### [GOAL]
Select every line below that contains the string "allowEdgeOverflow", and copy those lines out. Matching is case-sensitive.

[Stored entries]
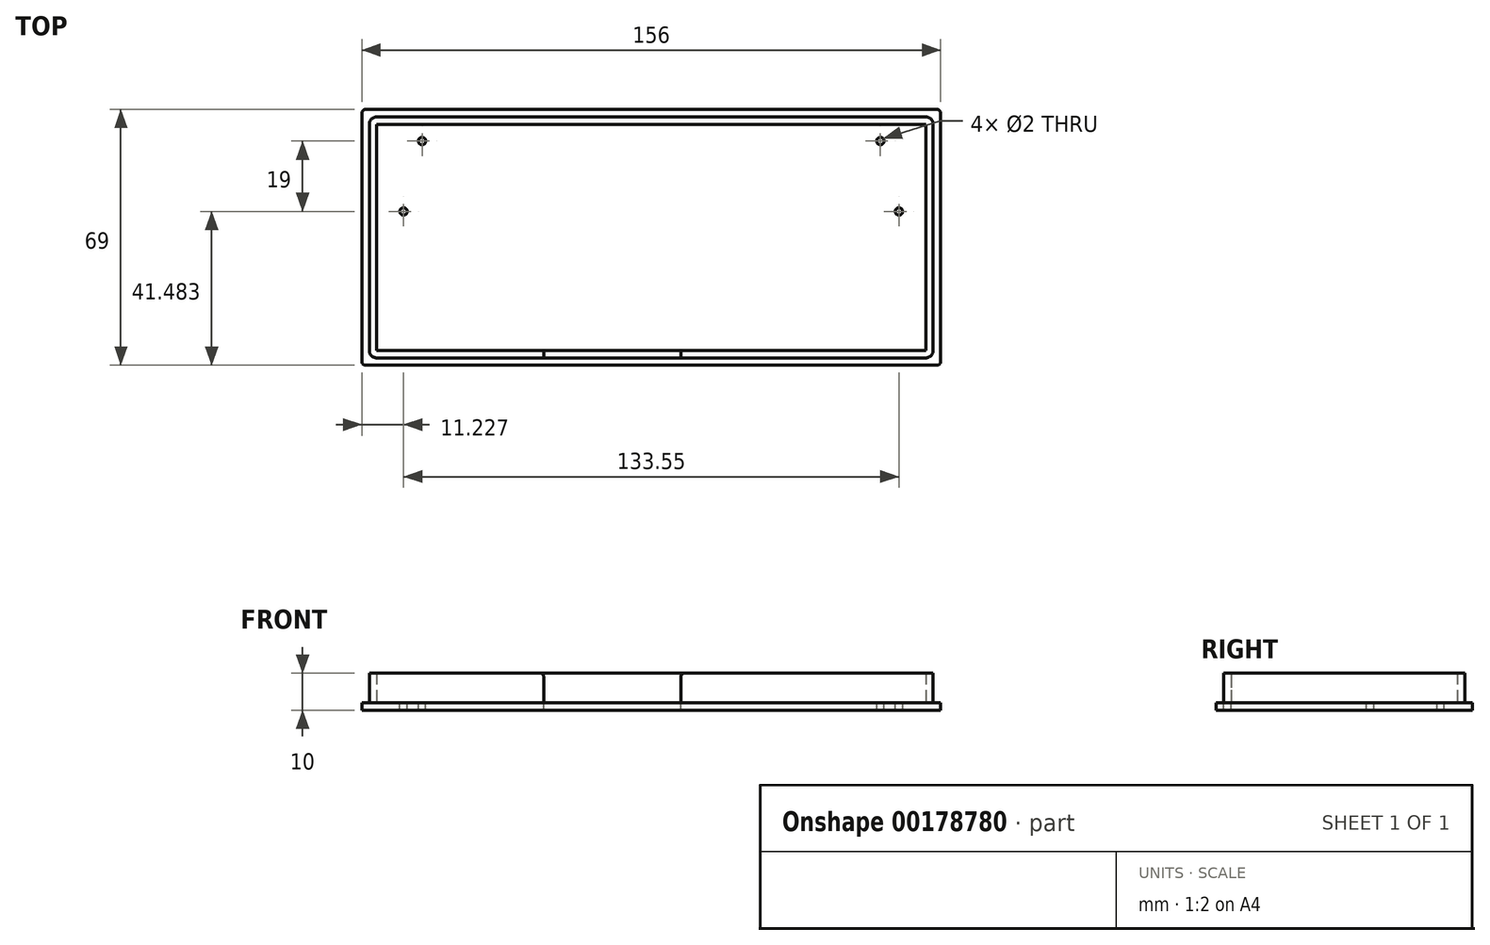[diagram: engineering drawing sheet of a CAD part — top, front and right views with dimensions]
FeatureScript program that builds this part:
annotation { "Feature Type Name" : "Feature", "Feature Type Description" : "" }
export const myFeature = defineFeature(function(context is Context, id is Id, definition is map)
    precondition{}
    {
        {
            var Q0;
            Q0=qCreatedBy(makeId("Top.planeOp"),FACE);
            var sketch = newSketch(context, id + "F0", { "sketchPlane" : qUnion([Q0])});
            skLineSegment(sketch, "E0.0", {"start": v(102.2, 36.23) * mm, "end": v(-49.8, 36.23) * mm});
            skLineSegment(sketch, "E0.1", {"start": v(102.2, -28.77) * mm, "end": v(102.2, 36.23) * mm});
            skLineSegment(sketch, "E0.2", {"start": v(-49.8, -28.77) * mm, "end": v(102.2, -28.77) * mm});
            skLineSegment(sketch, "E0.3", {"start": v(-49.8, 36.23) * mm, "end": v(-49.8, -28.77) * mm});
            skLineSegment(sketch, "E1.0", {"start": v(104.2, 38.23) * mm, "end": v(-51.8, 38.23) * mm});
            skLineSegment(sketch, "E1.1", {"start": v(104.2, -30.77) * mm, "end": v(104.2, 38.23) * mm});
            skLineSegment(sketch, "E1.2", {"start": v(-51.8, -30.77) * mm, "end": v(104.2, -30.77) * mm});
            skLineSegment(sketch, "E1.3", {"start": v(-51.8, 38.23) * mm, "end": v(-51.8, -30.77) * mm});
            skLineSegment(sketch, "E2.0", {"start": v(-47.8, 34.23) * mm, "end": v(-47.8, -26.77) * mm});
            skLineSegment(sketch, "E2.1", {"start": v(100.2, 34.23) * mm, "end": v(-47.8, 34.23) * mm});
            skLineSegment(sketch, "E2.2", {"start": v(100.2, -26.77) * mm, "end": v(100.2, 34.23) * mm});
            skLineSegment(sketch, "E2.3", {"start": v(-47.8, -26.77) * mm, "end": v(100.2, -26.77) * mm});
            skLineSegment(sketch, "E3.0", {"start": v(-2.8, 38.23) * mm, "end": v(-2.8, -30.77) * mm, "construction": true});
            skLineSegment(sketch, "E4.0", {"start": v(34.2, 38.23) * mm, "end": v(34.2, -30.77) * mm, "construction": true});
            skLineSegment(sketch, "E5.bottom", {"start": v(-2.8, -26.77) * mm, "end": v(34.2, -26.77) * mm});
            skLineSegment(sketch, "E5.top", {"start": v(-2.8, -28.77) * mm, "end": v(34.2, -28.77) * mm});
            skLineSegment(sketch, "E5.left", {"start": v(-2.8, -26.77) * mm, "end": v(-2.8, -28.77) * mm});
            skLineSegment(sketch, "E5.right", {"start": v(34.2, -26.77) * mm, "end": v(34.2, -28.77) * mm});
            skLineSegment(sketch, "E6.0", {"start": v(90.48, 10.71) * mm, "end": v(95.48, 10.71) * mm, "construction": true});
            skCircle(sketch, "E7", {"center": v(92.98, 10.71) * mm, "radius": 1 * mm});
            skPoint(sketch, "E8.end.orphan", {"position": v(127.93, 18.41) * mm});
            skPoint(sketch, "E9.start.orphan", {"position": v(127.93, 23.41) * mm});
            skLineSegment(sketch, "E10.0", {"start": v(90.48, 29.71) * mm, "end": v(85.48, 29.71) * mm, "construction": true});
            skLineSegment(sketch, "E11.0", {"start": v(87.98, 32.21) * mm, "end": v(87.98, 28.71) * mm, "construction": true});
            skCircle(sketch, "E12", {"center": v(87.98, 29.71) * mm, "radius": 1 * mm});
            skLineSegment(sketch, "E13.0", {"start": v(104.2, 32.23) * mm, "end": v(100.2, 32.23) * mm, "construction": true});
            skLineSegment(sketch, "E14.0", {"start": v(26.2, -30.77) * mm, "end": v(26.2, 38.23) * mm, "construction": true});
            skLineSegment(sketch, "E15.MirrorCS", {"start": v(-38.07, 10.71) * mm, "end": v(-43.07, 10.71) * mm, "construction": true});
            skLineSegment(sketch, "E16.MirrorCS", {"start": v(-35.57, 32.21) * mm, "end": v(-35.57, 27.21) * mm, "construction": true});
            skLineSegment(sketch, "E17.MirrorCS", {"start": v(-38.07, 29.71) * mm, "end": v(-33.07, 29.71) * mm, "construction": true});
            skCircle(sketch, "E18.MirrorC", {"center": v(-35.57, 29.71) * mm, "radius": 1 * mm});
            skCircle(sketch, "E19.MirrorC", {"center": v(-40.57, 10.71) * mm, "radius": 1 * mm});
            skLineSegment(sketch, "E20.MirrorCS", {"start": v(-51.8, -30.77) * mm, "end": v(-51.8, 38.23) * mm, "construction": true});
            skLineSegment(sketch, "E21.trimOffspring", {"start": v(34.2, 32.23) * mm, "end": v(-2.8, 32.23) * mm, "construction": true});
            skPoint(sketch, "E22.orphan", {"position": v(87.98, 27.21) * mm});
            skLineSegment(sketch, "E23.trimOffspring", {"start": v(-47.8, 32.23) * mm, "end": v(-51.8, 32.23) * mm, "construction": true});
            skSolve(sketch);
        }
        {
            var Q0;
            Q0=makeQuery(id+"F0.imprint","IMPRINT",FACE,{"disambiguationData":[TD([[makeQuery(id+"F0.imprint","IMPRINT",EDGE,{"derivedFrom":sQuery(id+"F0.wireOp",EDGE,"E0.0")}),-1.0]])]});
            var Q1;
            Q1=makeQuery(id+"F0.imprint","IMPRINT",FACE,{"disambiguationData":[TD([[makeQuery(id+"F0.imprint","IMPRINT",EDGE,{"derivedFrom":sQuery(id+"F0.wireOp",EDGE,"E0.0")}),1.0]])]});
            var Q2;
            {var subQ1=sQuery(id+"F0.wireOp",EDGE,"E2.0");Q2=makeQuery(id+"F0.imprint","IMPRINT",FACE,{"disambiguationData":[TD([[makeQuery(id+"F0.imprint","IMPRINT",EDGE,{"derivedFrom":subQ1}),1.0]])]});}
            var Q3;
            Q3=makeQuery(id+"F0.imprint","IMPRINT",FACE,{"disambiguationData":[TD([[makeQuery(id+"F0.imprint","IMPRINT",EDGE,{"derivedFrom":sQuery(id+"F0.wireOp",EDGE,"E5.bottom")}),-1.0]])]});
            extrude(context, id + "F1", {"entities" : qUnion([Q0, Q1, Q2, Q3]), "oppositeDirection" : true, "depth" : 2 * mm});
        }
        {
            var Q0;
            Q0=makeQuery(id+"F0.imprint","IMPRINT",FACE,{"disambiguationData":[TD([[makeQuery(id+"F0.imprint","IMPRINT",EDGE,{"derivedFrom":sQuery(id+"F0.wireOp",EDGE,"E0.0")}),1.0]])]});
            extrude(context, id + "F2", {"entities" : qUnion([Q0]), "operationType" : NewBodyOperationType.ADD, "depth" : 8 * mm});
        }
        {
            var Q0;
            Q0=makeQuery(id+"F1.opExtrude","SWEPT_EDGE",EDGE,{"disambiguationData":[OSD([sQuery(id+"F0.wireOp",EDGE,"E1.0"),sQuery(id+"F0.wireOp",EDGE,"E1.3")])]});
            var Q1;
            Q1=makeQuery(id+"F1.opExtrude","SWEPT_EDGE",EDGE,{"disambiguationData":[OSD([sQuery(id+"F0.wireOp",EDGE,"E1.2"),sQuery(id+"F0.wireOp",EDGE,"E1.3")])]});
            var Q2;
            Q2=makeQuery(id+"F1.opExtrude","SWEPT_EDGE",EDGE,{"disambiguationData":[OSD([sQuery(id+"F0.wireOp",EDGE,"E1.1"),sQuery(id+"F0.wireOp",EDGE,"E1.2")])]});
            var Q3;
            Q3=makeQuery(id+"F1.opExtrude","SWEPT_EDGE",EDGE,{"disambiguationData":[OSD([sQuery(id+"F0.wireOp",EDGE,"E1.0"),sQuery(id+"F0.wireOp",EDGE,"E1.1")])]});
            var Q4;
            Q4=makeQuery(id+"F2.opExtrude","CAP_EDGE",EDGE,{"disambiguationData":[OSD([sQuery(id+"F0.wireOp",EDGE,"E5.right")])],"isStart":false});
            var Q5;
            Q5=makeQuery(id+"F2.opExtrude","CAP_EDGE",EDGE,{"disambiguationData":[OSD([sQuery(id+"F0.wireOp",EDGE,"E5.left")])],"isStart":false});
            var Q6;
            Q6=makeQuery(id+"F2.opExtrude","CAP_EDGE",EDGE,{"disambiguationData":[OSD([sQuery(id+"F0.wireOp",EDGE,"E5.right")])],"isStart":true});
            var Q7;
            Q7=makeQuery(id+"F2.opExtrude","CAP_EDGE",EDGE,{"disambiguationData":[OSD([sQuery(id+"F0.wireOp",EDGE,"E5.left")])],"isStart":true});
            fillet(context, id + "F3", {"entities" : qUnion([Q0, Q1, Q2, Q3, Q4, Q5, Q6, Q7]), "radius" : 1 * mm, "tangentPropagation" : true, "allowEdgeOverflow" : false});
        }
        {
            var Q0;
            Q0=makeQuery(id+"F2.opExtrude","SWEPT_EDGE",EDGE,{"disambiguationData":[OSD([sQuery(id+"F0.wireOp",EDGE,"E0.2"),sQuery(id+"F0.wireOp",EDGE,"E0.3")])]});
            var Q1;
            Q1=makeQuery(id+"F2.opExtrude","SWEPT_EDGE",EDGE,{"disambiguationData":[OSD([sQuery(id+"F0.wireOp",EDGE,"E0.1"),sQuery(id+"F0.wireOp",EDGE,"E0.2")])]});
            var Q2;
            Q2=makeQuery(id+"F2.opExtrude","SWEPT_EDGE",EDGE,{"disambiguationData":[OSD([sQuery(id+"F0.wireOp",EDGE,"E0.0"),sQuery(id+"F0.wireOp",EDGE,"E0.1")])]});
            var Q3;
            Q3=makeQuery(id+"F2.opExtrude","SWEPT_EDGE",EDGE,{"disambiguationData":[OSD([sQuery(id+"F0.wireOp",EDGE,"E0.0"),sQuery(id+"F0.wireOp",EDGE,"E0.3")])]});
            fillet(context, id + "F4", {"entities" : qUnion([Q0, Q1, Q2, Q3]), "radius" : 2 * mm, "tangentPropagation" : true, "allowEdgeOverflow" : false});
        }
    });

### [OUTPUT BELOW]
            fillet(context, id + "F3", {"entities" : qUnion([Q0, Q1, Q2, Q3, Q4, Q5, Q6, Q7]), "radius" : 1 * mm, "tangentPropagation" : true, "allowEdgeOverflow" : false});
            fillet(context, id + "F4", {"entities" : qUnion([Q0, Q1, Q2, Q3]), "radius" : 2 * mm, "tangentPropagation" : true, "allowEdgeOverflow" : false});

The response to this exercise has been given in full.